Lucy and I headed down to Dorset early last Friday morning - we were bound for Ben Pentreath's Old Parsonage. We spent the afternoon working (photographing a lot of antique furniture and eating strawberries on the go). Early in the evening, Ben arrived from Hampshire. We drank gin and tonics and chatted about our weeks, before taking a quick stroll down to the lake and around the village.
I hadn't visited the Old Parsonage for two years - a long time before I started working for Ben and just before I graduated from Saint Martins. It's heaven.
The twilight view from the village green across the hills was almost too much. Mist, light and shadow. Bridie and D. arrived later on; we ate supper and drank quite a lot of wine, before retreating to our bedrooms for a good, long sleep.
Saturday morning was spent in nearby Bridport - we collected supplies for dinner that evening, and I picked up a couple of books from the excellent old bookshop.
One of Ben's books, discovered in my bedroom, with its perfectly illustrated cover.
Ben's beautiful garden.
We headed off to Abbotsbury for lunch, where signs announcing how baby swans were soon to be hatching at the local swannery littered the entire village. Obviously I had to get down there pronto. We wandered over after lunch, and if truth be told, the place was more than a little odd. I have never seen so many swans in one place, and whilst they are naturally very beautiful creatures, I think their appeal lies in the fact that one only sees a swan every now and again - a swan is a mysterious, enchanting creature, to be spotted from afar, from a Palladian bridge perhaps, or from the other side of a misty lake. Seeing so many up close sort of shattered the illusion. Alas, we still had a very amusing time - one particularly hilarious moment involved an exceedingly large swan that outright refused to let us cross its path (we proceeded to run in the other direction). It was quite terrifying actually - aren't swans very good at breaking human limbs? I went away daydreaming about the eccentric King Ludwig II of Bavaria (often nicknamed the Dream King or Swan King) - a personal hero of mine due to his mad obsessions with beauty, castles and... swans.

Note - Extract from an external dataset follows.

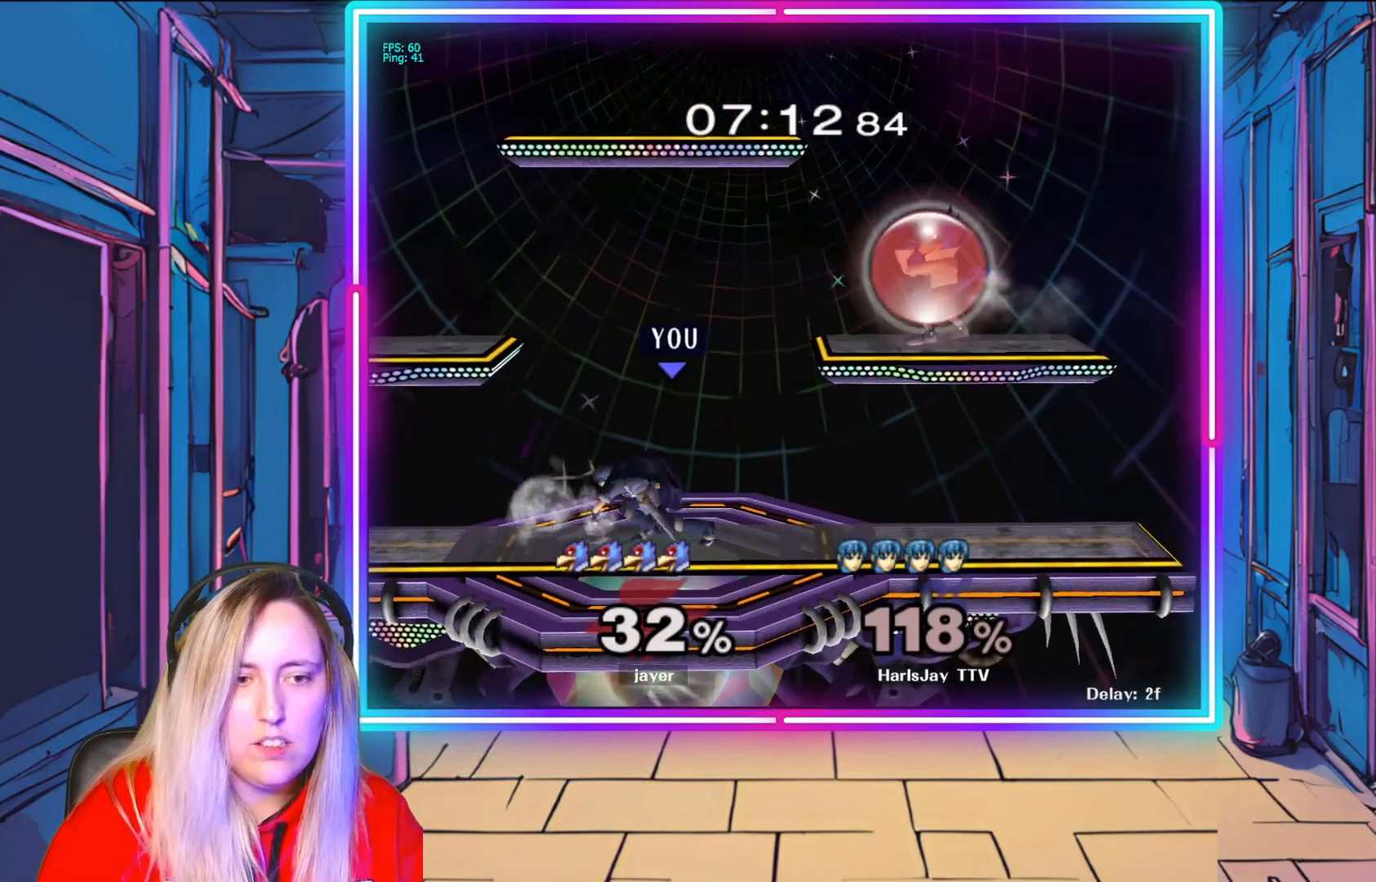
{"buttons": [], "left_stick": "down-right", "right_stick": "center", "events": [[150, "left_stick", "down-right"], [267, "left_stick", "left"], [383, "left_stick", "down-right"]]}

We returned to the house and enjoyed a brief afternoon nap. For the rest of the afternoon the kitchen was a hive of activity; all hands were on deck as we got going with preparations for supper. I roasted chickens with butter and herbs from Ben's garden, D. made the most perfect, fragrant tarragon mayonnaise and Lucy assembled a salad of broad beans, peas, goats cheese and edible flowers. Bridie whipped up a wonderful meringue which we turned into pudding and served with passionfruit, mango, cream and ginger biscuits. We christened it the Dorset Mess. Ben had invited four friends over, including antique dealer Edward Hurst and his lovely wife Jane, a garden designer - we ate and drank into the night. Lots of fun.
A perfect moment just before our guests arrived - we sat in the garden with gin and tonics (yes, more gin), watching through the trees as the sun slowly began to set.
Sunday morning passed most gently, as all good Sunday mornings should. Eggs, bacon and coffee swiftly brought us all back to life and cured our slightly sore heads. We read the newspapers and meandered on down to the lake once more, via the sweet little church which sits at the end of Ben's garden.
Hazy weekend morning light.
D. drove us through the village to drop off a bunch of peonies at Anthony and Harriet's house (Anthony and Harriet were the other two guests at dinner the previous night). They have an incredible home. As in, absolutely incredible and completely wondrous. This is a corner of their entrance hall.
After a quick lunch of leftovers stuffed into sandwiches, we put the Old Parsonage to sleep and began making our way back to the city, taking a detour via Salisbury to visit a client. I love this quick snap of Duncan which I took in Ben's newly painted and really quite spectacular purple dining room before we departed. The intense colour has divided opinion - personally I'm in favour - it's magical after dark...
All in all, a sublime weekend. Thanks Ben!